Exercise directions
Could you filter the records below and return each line that holds "ΣΠΥΡΙΔΩΝ"?

Stored data entries:
◇ ◇ ◇ ◇

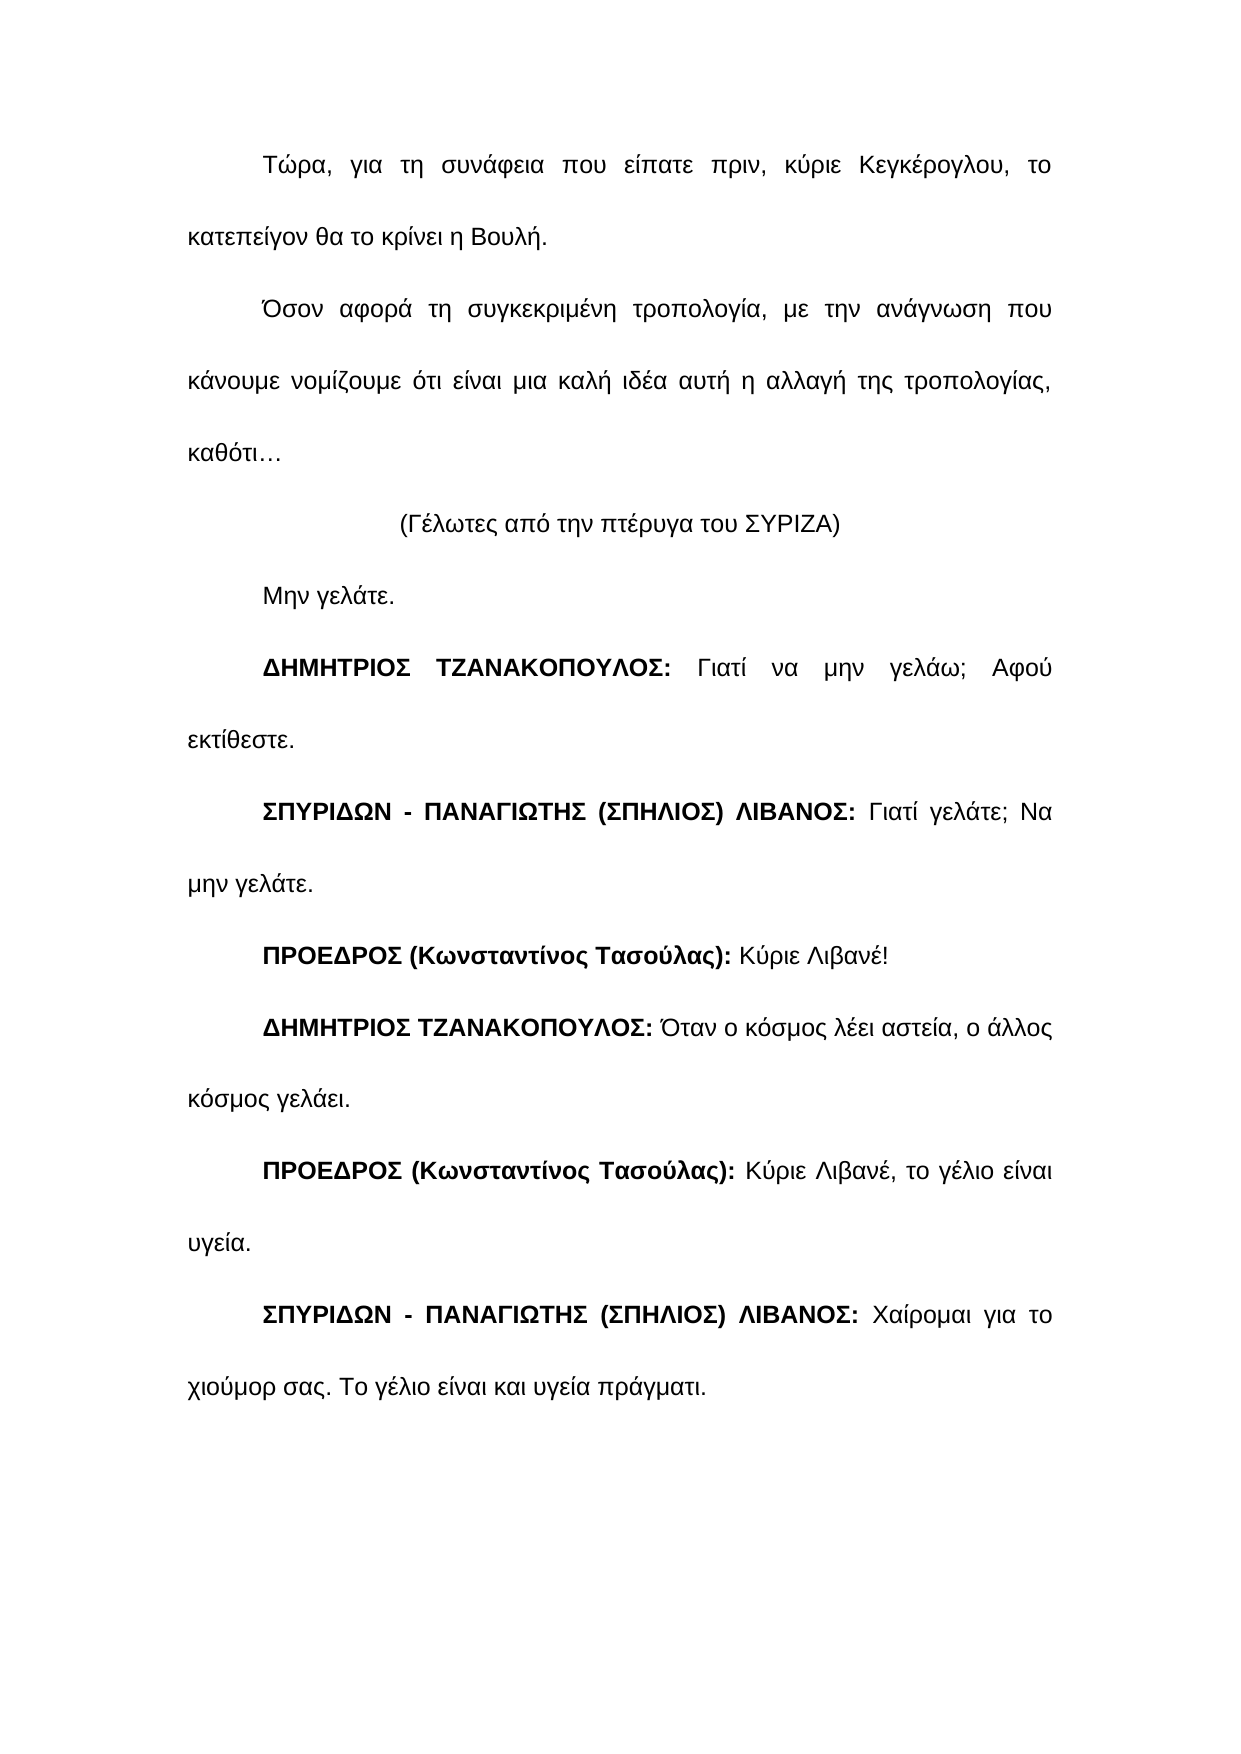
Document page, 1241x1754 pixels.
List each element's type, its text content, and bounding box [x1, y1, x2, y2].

text ΠΡΟΕΔΡΟΣ (Κωνσταντίνος Τασούλας): Κύριε Λιβανέ, το γέλιο είναι υγεία. [187, 1156, 1053, 1257]
text ΣΠΥΡΙΔΩΝ - ΠΑΝΑΓΙΩΤΗΣ (ΣΠΗΛΙΟΣ) ΛΙΒΑΝΟΣ: Χαίρομαι για το χιούμορ σας. Το γέλιο είναι και υγεία πράγματι. [187, 1300, 1053, 1401]
text ΠΡΟΕΔΡΟΣ (Κωνσταντίνος Τασούλας): Κύριε Λιβανέ! [187, 941, 1053, 969]
text Μην γελάτε. [187, 581, 1053, 610]
text ΔΗΜΗΤΡΙΟΣ ΤΖΑΝΑΚΟΠΟΥΛΟΣ: Γιατί να μην γελάω; Αφού εκτίθεστε. [187, 653, 1053, 754]
text Τώρα, για τη συνάφεια που είπατε πριν, κύριε Κεγκέρογλου, το κατεπείγον θα το κρίνει η Βουλή. [187, 150, 1053, 251]
text ΣΠΥΡΙΔΩΝ - ΠΑΝΑΓΙΩΤΗΣ (ΣΠΗΛΙΟΣ) ΛΙΒΑΝΟΣ: Γιατί γελάτε; Να μην γελάτε. [187, 797, 1053, 897]
text Όσον αφορά τη συγκεκριμένη τροπολογία, με την ανάγνωση που κάνουμε νομίζουμε ότι είναι μια καλή ιδέα αυτή η αλλαγή της τροπολογίας, καθότι… [187, 294, 1053, 466]
text (Γέλωτες από την πτέρυγα του ΣΥΡΙΖΑ) [187, 509, 1053, 538]
text ΔΗΜΗΤΡΙΟΣ ΤΖΑΝΑΚΟΠΟΥΛΟΣ: Όταν ο κόσμος λέει αστεία, ο άλλος κόσμος γελάει. [187, 1012, 1053, 1113]
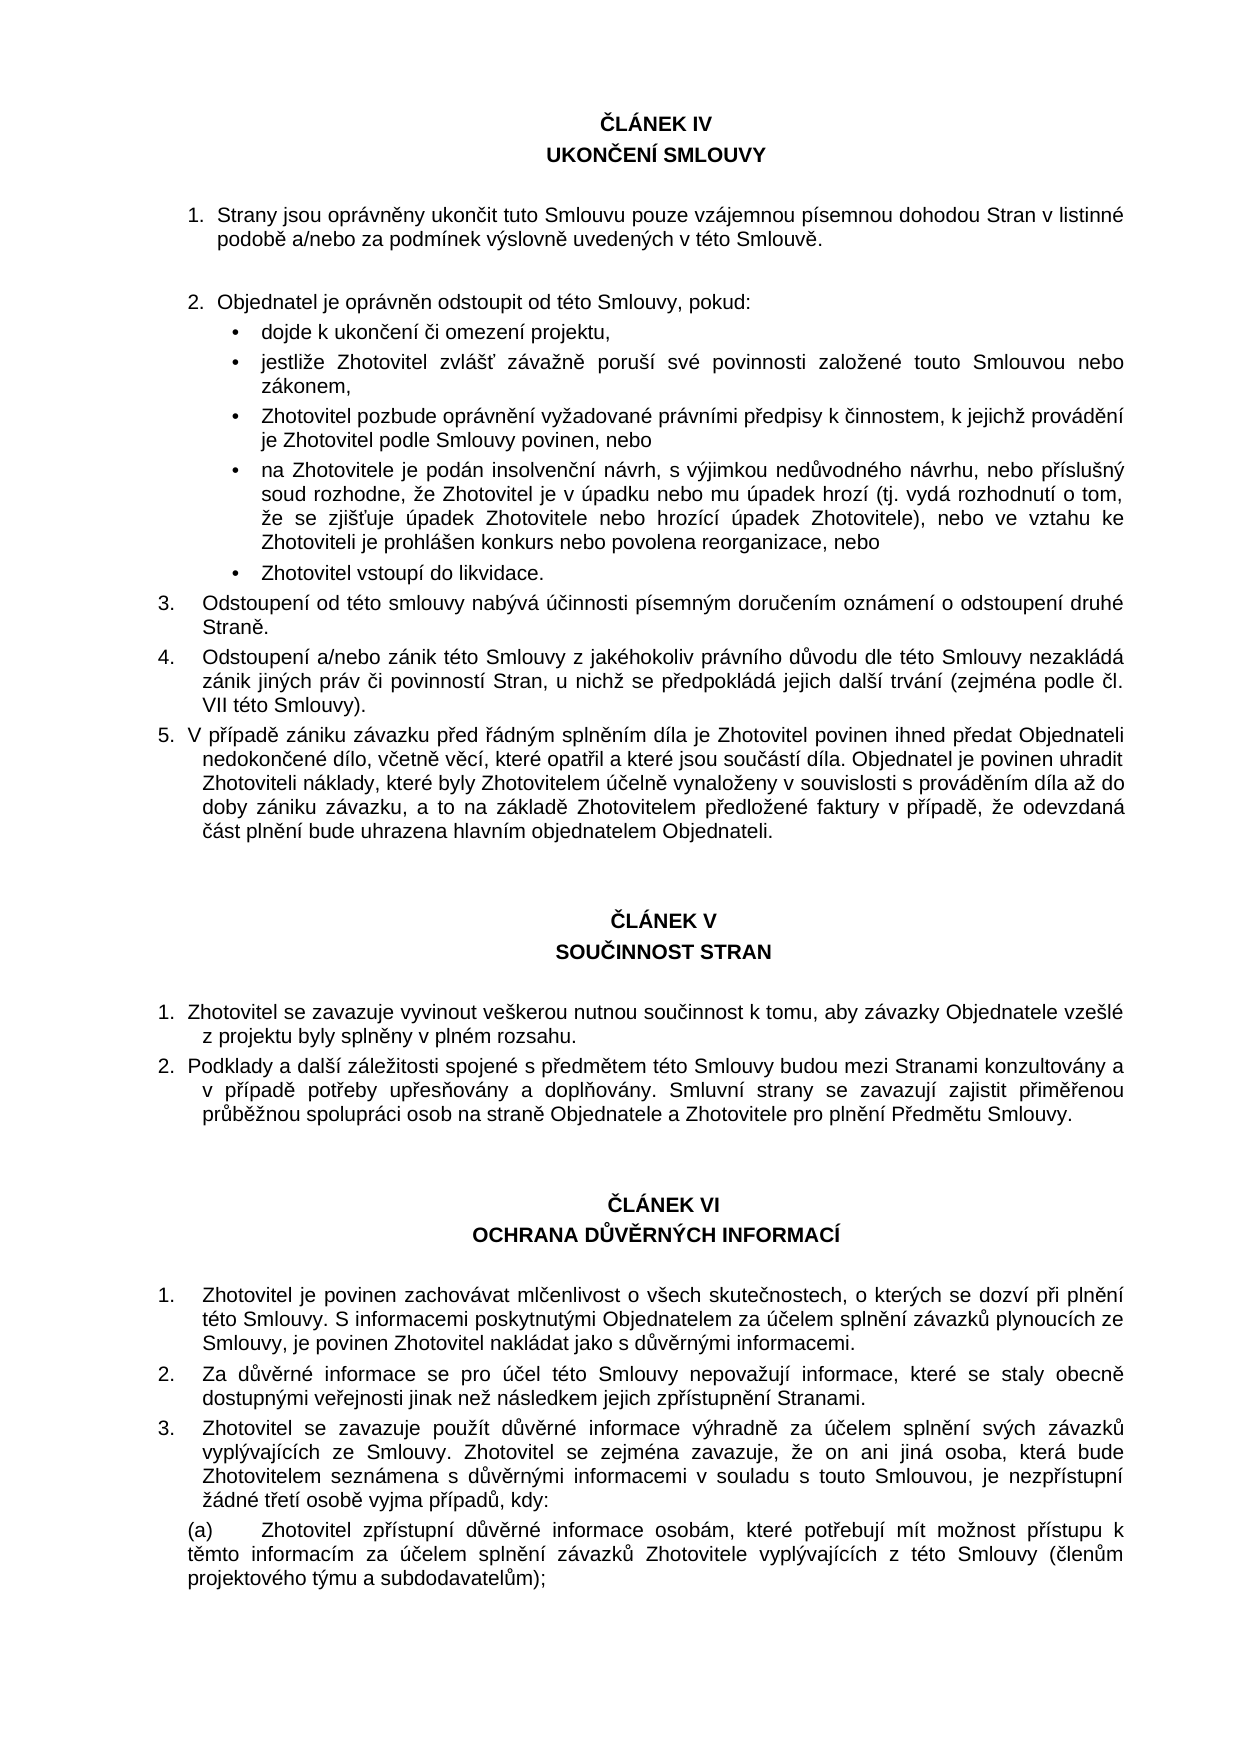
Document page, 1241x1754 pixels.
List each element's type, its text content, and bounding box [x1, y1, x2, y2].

◇ ◇ ◇ ◇

Result
text ΣΠΥΡΙΔΩΝ - ΠΑΝΑΓΙΩΤΗΣ (ΣΠΗΛΙΟΣ) ΛΙΒΑΝΟΣ: Χαίρομαι για το χιούμορ σας. Το γέλιο είναι και υγεία πράγματι. [187, 1300, 1053, 1401]
text ΣΠΥΡΙΔΩΝ - ΠΑΝΑΓΙΩΤΗΣ (ΣΠΗΛΙΟΣ) ΛΙΒΑΝΟΣ: Γιατί γελάτε; Να μην γελάτε. [187, 797, 1053, 897]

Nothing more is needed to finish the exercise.